После обеда, когда в соседних залах лучшие певцы и певицы Рима услаждали гостей своим пением, граф Джироламо увел Торнабуони в маленькую гостиную.
– Дорогой друг, я должен уведомить вас, что это недоразумение нисколько не изменило моего отношения к вам и к дому Медичи. Я очень жалею, что Лоренцо из упрямства – вы не можете с этим не согласиться – не пожелал достать требуемую его святейшеством сумму…
– Не мог достать, – перебил его Торнабуони.
– Хорошо, – замялся Джироламо, – спорить не буду, вам не надо это утверждать, но я все-таки не поверю, чтобы эта сумма превосходила средства Медичи. Все равно, дело кончено, но я из-за этого, как владелец Имолы, буду не менее добрым соседом Флорентийской республики, и Монтесекко, начальник моего войска, будет во всем следовать советам Лоренцо. Я очень жалею, что все это произошло. Папа рассержен и выразил свое недовольство, передав дому Пацци звание казначея. Этого уже изменить нельзя, но мне крайне желательно, чтобы во всем остальном нарушенное согласие было восстановлено, так как долгий и все усиливающийся разлад не выгоден ни папскому престолу, ни Флорентийской республике, ни дому Медичи.
– Конечно, нет, – со вздохом согласился Торнабуони. – Я со своей стороны охотно приложу все старания, чтобы сгладить недоразумение.
– Это будет трудно. Вы понимаете сами, что папа, если даже сожалеет о случившемся, не может признать себя неправым. Есть средство все миролюбиво уладить…
– Какое?
– Чтобы Лоренцо как можно скорее приехал в Рим. Вы знаете, как дружески относится папа к нему и как высоко ценит его характер и выдающиеся качества. Если Лоренцо приедет, я ручаюсь, что личное свидание разъяснит и устранит все недоразумения. Лоренцо, вероятно, даже не придется извиняться или признавать какую-либо вину, все устроится само собой, и восстановление прежних дружеских отношений будет большим счастьем не только для нас, но и для всей Италии.
– Конечно, Лоренцо сумеет убедить папу, что во всем этом не было ни непокорности, ни нежелания служить папскому престолу. Но при этих обстоятельствах Лоренцо трудно побудить приехать сюда. Он горд и свой приезд после опалы, которой подверг его папа в глазах всего света, сочтет для себя унижением.

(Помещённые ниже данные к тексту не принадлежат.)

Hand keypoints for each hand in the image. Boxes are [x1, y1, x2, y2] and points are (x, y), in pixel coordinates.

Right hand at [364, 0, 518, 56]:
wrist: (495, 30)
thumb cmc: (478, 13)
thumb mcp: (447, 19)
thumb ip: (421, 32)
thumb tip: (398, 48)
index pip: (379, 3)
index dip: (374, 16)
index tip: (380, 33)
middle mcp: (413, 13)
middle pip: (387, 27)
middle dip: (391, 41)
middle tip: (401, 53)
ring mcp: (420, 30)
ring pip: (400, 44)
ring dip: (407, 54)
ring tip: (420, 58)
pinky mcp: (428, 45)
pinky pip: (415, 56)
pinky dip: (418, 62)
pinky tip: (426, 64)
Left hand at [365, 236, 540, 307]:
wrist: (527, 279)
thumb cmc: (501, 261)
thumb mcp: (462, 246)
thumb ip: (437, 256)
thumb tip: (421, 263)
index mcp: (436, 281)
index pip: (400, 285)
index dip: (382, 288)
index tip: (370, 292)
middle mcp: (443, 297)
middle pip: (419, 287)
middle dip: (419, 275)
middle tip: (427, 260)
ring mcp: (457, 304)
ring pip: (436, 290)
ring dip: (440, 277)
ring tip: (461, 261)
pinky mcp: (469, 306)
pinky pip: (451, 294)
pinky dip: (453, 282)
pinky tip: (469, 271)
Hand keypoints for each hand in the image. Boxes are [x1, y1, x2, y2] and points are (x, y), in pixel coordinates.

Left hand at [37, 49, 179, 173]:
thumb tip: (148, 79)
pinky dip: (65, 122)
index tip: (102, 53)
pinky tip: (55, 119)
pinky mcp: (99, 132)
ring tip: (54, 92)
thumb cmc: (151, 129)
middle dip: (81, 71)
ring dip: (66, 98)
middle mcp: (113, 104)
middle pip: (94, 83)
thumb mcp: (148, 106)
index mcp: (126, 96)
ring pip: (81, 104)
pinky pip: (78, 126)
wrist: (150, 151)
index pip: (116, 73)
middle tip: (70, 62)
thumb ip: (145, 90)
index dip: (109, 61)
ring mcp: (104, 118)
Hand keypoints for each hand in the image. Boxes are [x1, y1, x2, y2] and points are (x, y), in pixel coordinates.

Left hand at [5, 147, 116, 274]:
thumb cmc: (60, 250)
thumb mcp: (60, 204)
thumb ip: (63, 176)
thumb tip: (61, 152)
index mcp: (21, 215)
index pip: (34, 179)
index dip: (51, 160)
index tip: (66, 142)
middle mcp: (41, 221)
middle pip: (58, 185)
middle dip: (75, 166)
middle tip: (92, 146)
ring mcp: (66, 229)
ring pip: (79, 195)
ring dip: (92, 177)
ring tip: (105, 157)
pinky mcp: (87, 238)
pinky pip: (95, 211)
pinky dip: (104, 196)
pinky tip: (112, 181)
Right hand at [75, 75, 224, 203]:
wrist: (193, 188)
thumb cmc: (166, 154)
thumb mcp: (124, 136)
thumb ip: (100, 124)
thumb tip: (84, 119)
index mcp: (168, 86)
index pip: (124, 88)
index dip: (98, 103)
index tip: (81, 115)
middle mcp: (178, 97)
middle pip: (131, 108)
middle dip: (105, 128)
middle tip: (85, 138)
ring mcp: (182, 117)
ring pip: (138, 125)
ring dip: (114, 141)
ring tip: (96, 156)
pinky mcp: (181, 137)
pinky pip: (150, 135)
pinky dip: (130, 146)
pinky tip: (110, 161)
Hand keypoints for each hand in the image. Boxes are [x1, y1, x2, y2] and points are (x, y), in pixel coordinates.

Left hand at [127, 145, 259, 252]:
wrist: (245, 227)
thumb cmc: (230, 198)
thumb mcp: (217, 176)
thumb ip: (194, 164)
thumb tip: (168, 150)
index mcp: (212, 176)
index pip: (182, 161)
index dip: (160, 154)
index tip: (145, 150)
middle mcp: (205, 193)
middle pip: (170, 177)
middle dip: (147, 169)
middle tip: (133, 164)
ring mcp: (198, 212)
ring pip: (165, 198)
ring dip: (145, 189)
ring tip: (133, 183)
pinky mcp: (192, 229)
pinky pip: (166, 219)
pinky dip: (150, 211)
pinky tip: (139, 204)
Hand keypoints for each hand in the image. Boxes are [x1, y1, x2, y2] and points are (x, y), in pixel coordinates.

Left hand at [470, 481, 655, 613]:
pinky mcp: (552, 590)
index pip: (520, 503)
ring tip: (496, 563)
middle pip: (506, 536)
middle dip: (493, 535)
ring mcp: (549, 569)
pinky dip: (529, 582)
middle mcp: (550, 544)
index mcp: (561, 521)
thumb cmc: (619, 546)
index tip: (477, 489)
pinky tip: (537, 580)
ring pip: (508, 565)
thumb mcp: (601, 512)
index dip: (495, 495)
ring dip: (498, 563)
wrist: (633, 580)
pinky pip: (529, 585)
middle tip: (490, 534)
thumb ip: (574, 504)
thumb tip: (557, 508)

– Он должен убедиться, что об этом не может быть и речи, – воскликнул Джироламо. – Ему будет оказан почет, подобающий ему лично и как представителю Флорентийской республики. Я сам напишу ему, а вас прошу подтвердить мое приглашение и в том же смысле повлиять на него.
– С удовольствием, – отвечал Торнабуони; – я искренне желаю, чтобы удалось побудить его на эту поездку, если вы ручаетесь, что его не ожидает неприятный прием.
– Даю вам слово и клянусь, что его приезд навсегда положит конец всем распрям, отравляющим жизнь и нам, и вам.
Слова Джироламо так странно звучали, что Торнабуони насторожился. Но лицо графа было так весело, точно он искренне радовался, что нашел выход из затруднительного положения.
– Отлично! – воскликнул он, протягивая руку Торнабуони. – Значит, это дело решенное, а я буду гордиться, что оказал важную услугу как папскому престолу, так и всей Италии.
Джироламо отошел к остальным гостям, а Торнабуони покачал головой, глядя ему вслед.
«Если бы ему можно было верить! – подумал он про себя. – Но я не верю в дружеское расположение к нам ни Франческо Пацци, ни самого папы. Лоренцо окажется здесь среди могучих врагов, которые ни перед чем не остановятся… Об этом даже страшно подумать… Я не могу этого советовать, а должен, напротив, предостеречь его… пусть сам решает».
Джироламо прошёл в музыкальный зал, где в дверях стоял Франческо Пацци.
– Он приедет, – радостно сказал ему граф, даже не понижая голоса, – и будет в наших руках.
Франческо взял его под руку с многозначительным взглядом. За ними стоял Аччауоли, видимо всецело погруженный в музыку.
– Э! – прошептал Джироламо. – Здесь никто не услышит, а кто и услышит, так не поймет.